There seems to be an implicit assumption here that users will be tweaking
the format of the SA proposals themselves and that they will decide between
128 bit AES and 256 bit AES.

I don't think this is realistic. In 90% of the cases, the users will use
whatever set of transforms we include as a pre-configured part of the
product (caveat emptor).

In the other 10% of the cases, the users had better understand what they are
doing before they frig with the crypto setup. In other words, they should
get outside advice from a knowledgeable security consultant.

Of course, there will be users who base their decisions on magazine reviews,
which can be misleading. Maybe the VPNC can help out here, by educating the
reviewers and ensuring that they do their performance comparisons using an
appropriate set of transforms.

Andrew
_______________________________________________
 Beauty without truth is insubstantial.
 Truth without beauty is unbearable.

----------

(Task 1): From the message about SA proposals, print the passage starting with "There seems to" and going on through "256 bit AES.", unchanged.
(Task 2): According to the message about SA proposals, why might the VPNC need to educate magazine reviewers? Answer in one to three sentences.

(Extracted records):
----------

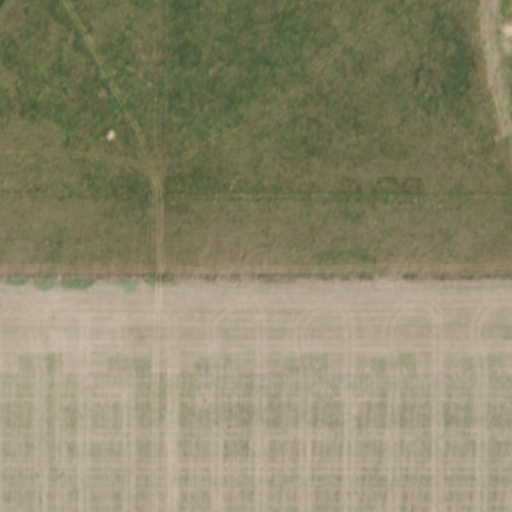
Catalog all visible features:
road: (165, 368)
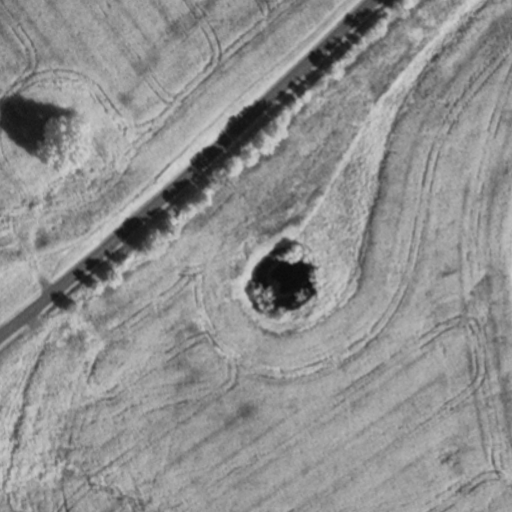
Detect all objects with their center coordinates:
road: (190, 174)
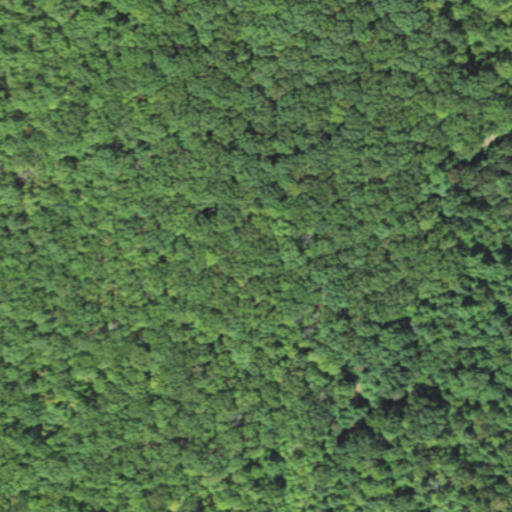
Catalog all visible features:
road: (360, 299)
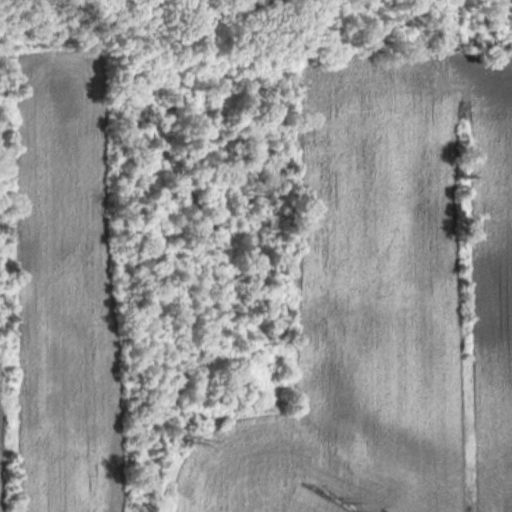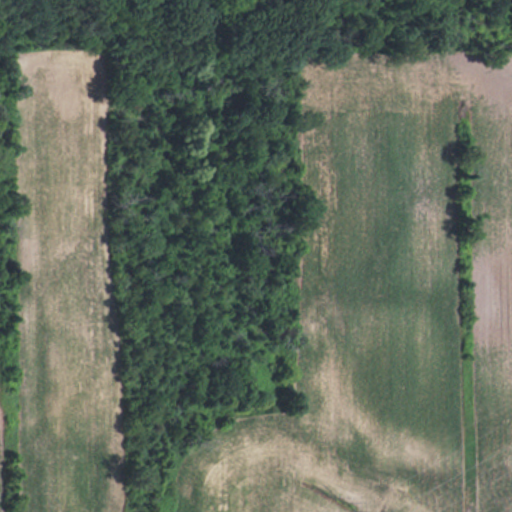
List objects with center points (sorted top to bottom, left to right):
power tower: (345, 494)
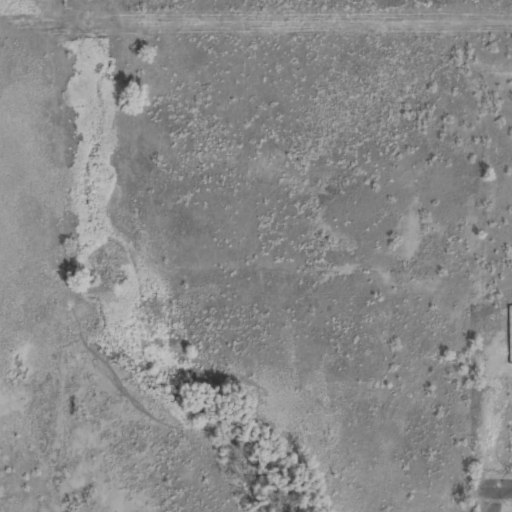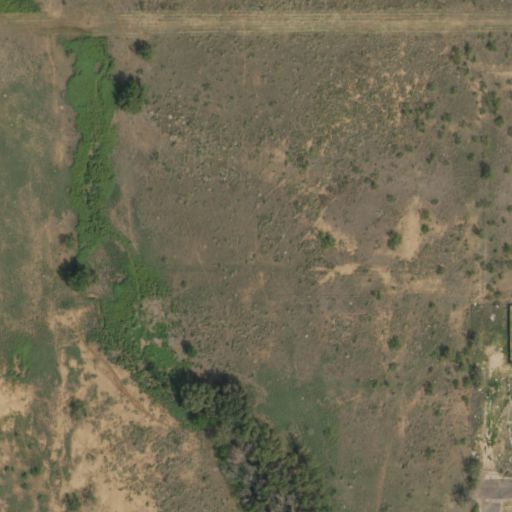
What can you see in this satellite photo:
road: (490, 460)
road: (501, 488)
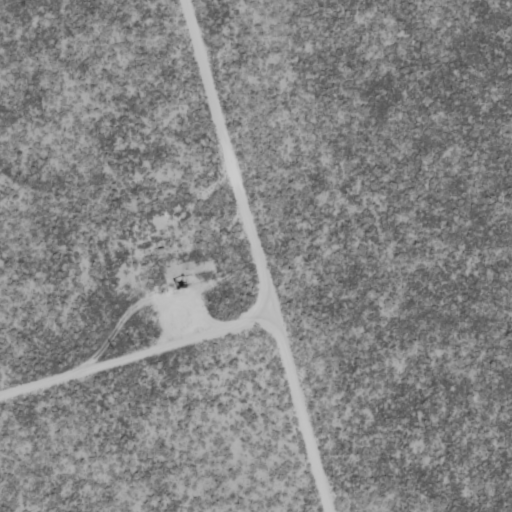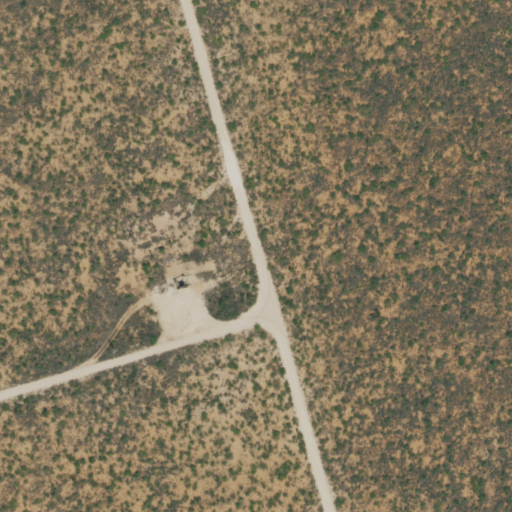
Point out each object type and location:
road: (278, 291)
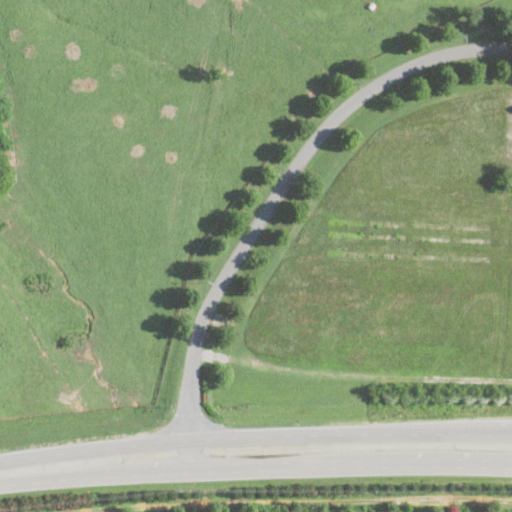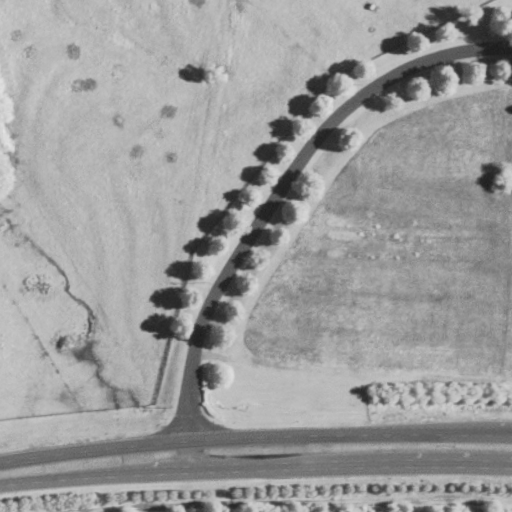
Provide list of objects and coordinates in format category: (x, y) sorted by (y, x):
crop: (140, 173)
road: (275, 197)
road: (255, 438)
road: (255, 468)
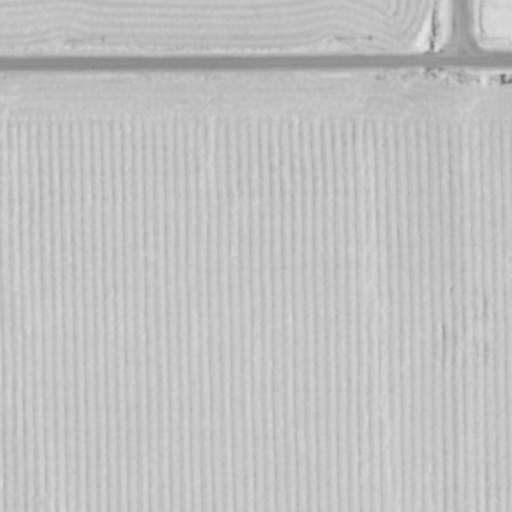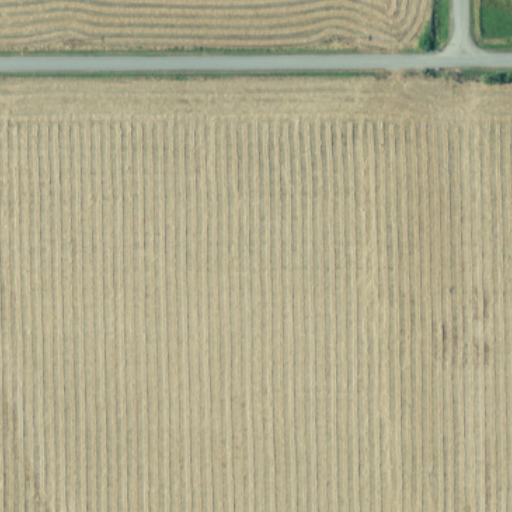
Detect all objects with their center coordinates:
road: (451, 30)
road: (256, 62)
crop: (255, 255)
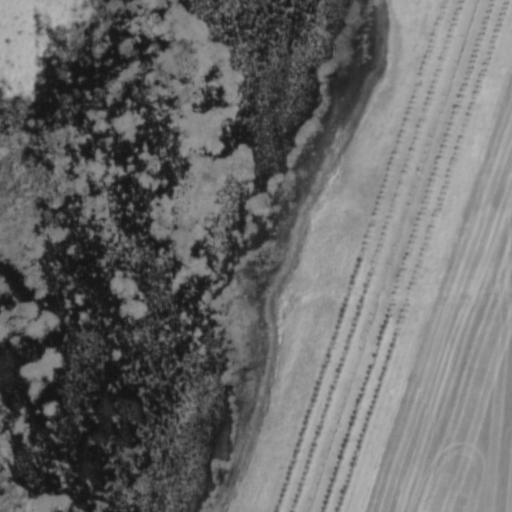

----------

(Full solution 1):
There seems to be an implicit assumption here that users will be tweaking
the format of the SA proposals themselves and that they will decide between
128 bit AES and 256 bit AES.

(Full solution 2): Some users will base their decisions on magazine reviews, and those reviews can be misleading. The VPNC could help by educating reviewers and making sure they run their performance comparisons with an appropriate set of transforms.